Paying tribute to the veterans who have done so much for us all

Executive Director, Jewish Family & Children’s Service

“Spending the day with my sons, as we helped to honor our fallen veterans was worth more to us than words could ever say. I think that we have started a new family tradition of honoring vets in this very special way, something my boys will pass down to their sons and daughters.”

Tom S., flagging volunteer

There are very few things that make us feel more fulfilled and well rounded than to give back to those who have gone above and beyond in sacrifice for others. The impact that veterans have had within our lives and the world we live in seems so great that sometimes one feels unable to fully repay them. When it concerns veterans of our country, there is a common feeling that no gesture can measure up to what they have put on the line; everything they have risked; all that they endured for the sake of our security and wellbeing. It makes it even harder should they have already passed on, because we are unable to tell them how much their service has meant. But acts of kindness and respect such as flagging the graves of all veterans in time for Memorial Day are a way of showing our appreciation.

That is why so many find it comforting to know that opportunities exist to show respect to veterans when holidays dedicated to them arise, as our community did on May 21, at the Annual Flagging of the Veterans Graves. We were filled with pride that our agency, along with American Legion Post 372, Camden County Board of Freeholders, Veterans Affairs of Camden County, and the Jewish War Veterans Post 126 shared the honor and responsibility of facilitating the flagging of the graves of our veterans who are buried at Locustwood Cemetery in Cherry Hill. In solidarity, we worked together to show our commitment to the memory of our veterans and to their service on behalf of the people of the United States.

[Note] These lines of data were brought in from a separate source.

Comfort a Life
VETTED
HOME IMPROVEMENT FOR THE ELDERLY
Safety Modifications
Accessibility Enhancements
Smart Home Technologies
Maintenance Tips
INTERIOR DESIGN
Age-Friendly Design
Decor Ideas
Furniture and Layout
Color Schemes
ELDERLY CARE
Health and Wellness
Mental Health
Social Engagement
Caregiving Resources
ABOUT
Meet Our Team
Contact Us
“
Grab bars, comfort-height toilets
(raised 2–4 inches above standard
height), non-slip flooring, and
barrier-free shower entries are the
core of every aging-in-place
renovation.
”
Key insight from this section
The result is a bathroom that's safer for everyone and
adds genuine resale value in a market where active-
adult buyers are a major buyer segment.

Each and every year, placing the flags on the graves before Memorial Day welcomes and encourages all types of volunteers to get involved. Volunteers include veterans from each branch of the military as well as elementary, middle school, and high school students, Boy Scout troops and teen community organizations, family members, spouses, friends of veterans, as well as elected officials.

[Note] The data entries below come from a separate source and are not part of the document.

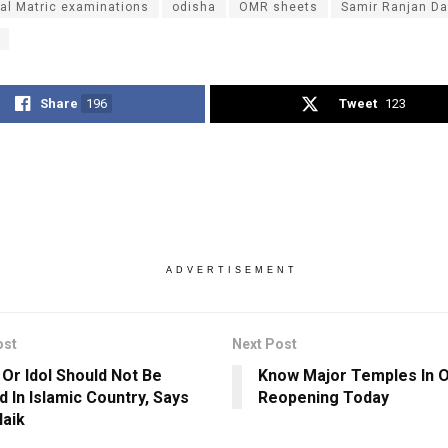
al Matric examinations
odisha
OMR sheets
Samir Ranjan D
Share
196
Tweet
123
ADVERTISEMENT
ost
Next Post
 Or Idol Should Not Be
Know Major Temples In 
d In Islamic Country, Says
Reopening Today
Naik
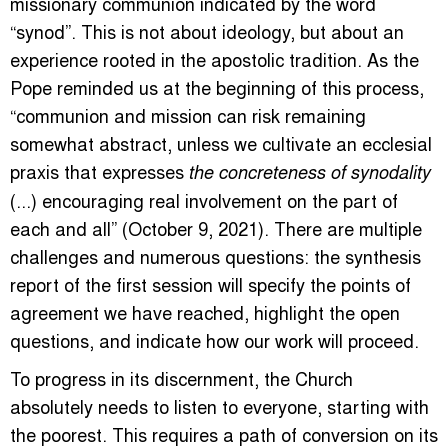
missionary communion indicated by the word
“synod”. This is not about ideology, but about an
experience rooted in the apostolic tradition. As the
Pope reminded us at the beginning of this process,
“communion and mission can risk remaining
somewhat abstract, unless we cultivate an ecclesial
praxis that expresses
the concreteness of synodality
(...) encouraging real involvement on the part of
each and all” (October 9, 2021). There are multiple
challenges and numerous questions: the synthesis
report of the first session will specify the points of
agreement we have reached, highlight the open
questions, and indicate how our work will proceed.
To progress in its discernment, the Church
absolutely needs to listen to everyone, starting with
the poorest. This requires a path of conversion on its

Over 125 volunteers at the May 21 flagging ceremony heard from Tim Kraft of American Legion Post 372; Gordon Bocher of Jewish War Veterans Post 126; Cherry Hill Councilwoman Melinda Kane, who tragically lost her son Marine Lance Corporal Jeremy Kane in Afghanistan; Greg Murphy from Buglers Across America; and Colonel Ted Gallagher, who helped to guide all the many volunteers on the instructions of where, when and how to place flags on the graves. It is a moving tribute that so many from our region banded together for such a significant purpose.

It is no surprise that such a universal show of support and care is evident by the residents of our towns and the organizations that are centerpieces within them. As our veterans unselfishly gave of themselves, our call to action on holidays and every day is to make sure we show our gratitude and respect so that their sacrifices and the burdens they carried can be memorialized.

On behalf of all who have served our country and all the organizations that helped to plan this special ceremony, we thank you for taking the time to show how much you care. And, G-d Bless America!